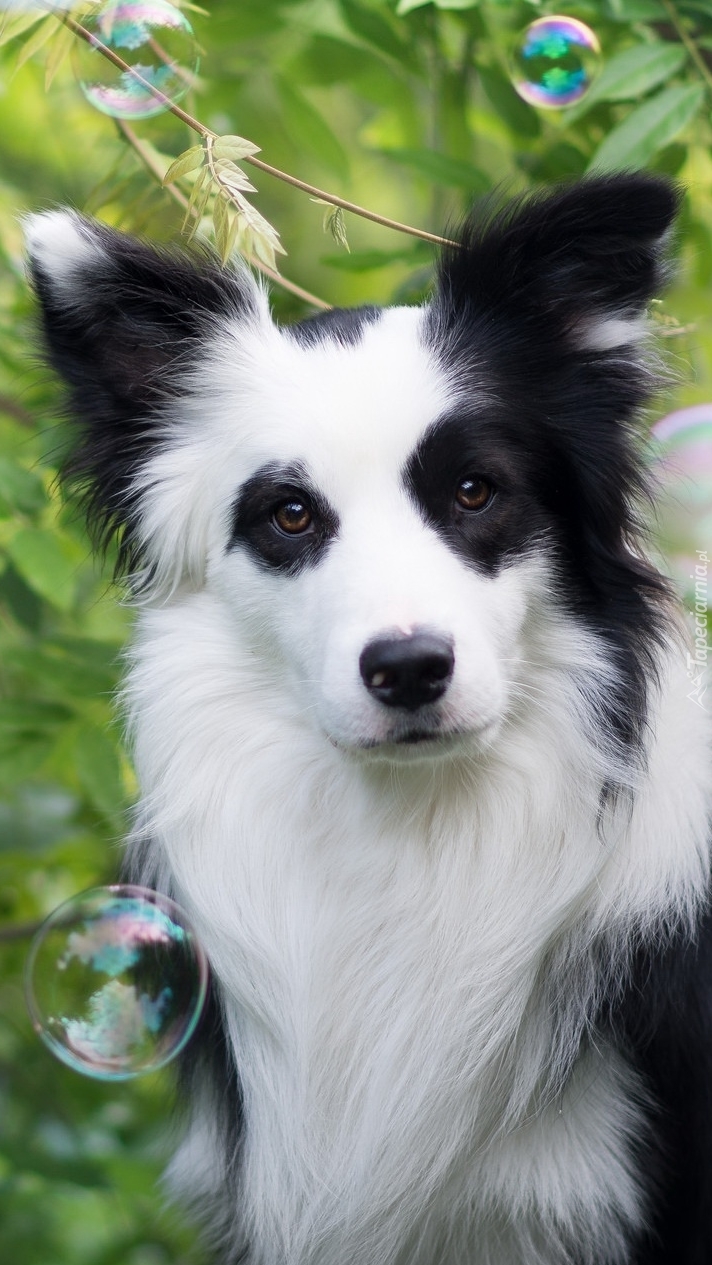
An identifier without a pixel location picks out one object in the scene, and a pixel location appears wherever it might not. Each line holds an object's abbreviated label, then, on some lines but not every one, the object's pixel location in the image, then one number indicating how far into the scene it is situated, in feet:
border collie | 14.34
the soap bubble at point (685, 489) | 16.35
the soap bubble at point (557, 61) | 16.98
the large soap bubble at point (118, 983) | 15.61
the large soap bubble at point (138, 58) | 15.25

━━━━━━━━━━━━━━━━━━━━━━━━━━━━━━

Task directions – Using the data above, write out every line exactly, leaving the images behind.

Output below –
An identifier without a pixel location picks out one object in the scene, and a pixel location appears wherever it might not. Each line holds an object's abbreviated label, then, on some lines but not every one, the object's pixel location in the image, then one number indicating how far into the scene it is situated, in feet:
border collie | 14.34
the soap bubble at point (685, 489) | 16.35
the soap bubble at point (557, 61) | 16.98
the large soap bubble at point (118, 983) | 15.61
the large soap bubble at point (138, 58) | 15.25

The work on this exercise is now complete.